## Data to process
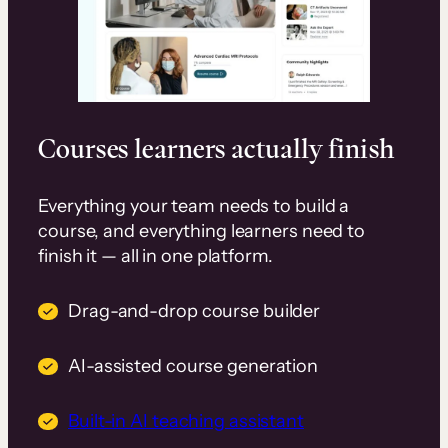
Courses learners actually finish
Everything your team needs to build a
course, and everything learners need to
finish it — all in one platform.
Drag-and-drop course builder
AI-assisted course generation
Built-in AI teaching assistant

## Work request
Your answer must be the full listing, reproduced word for word, without its pictures.

## Response to the task
Courses learners actually finish
Everything your team needs to build a
course, and everything learners need to
finish it — all in one platform.
Drag-and-drop course builder
AI-assisted course generation
Built-in AI teaching assistant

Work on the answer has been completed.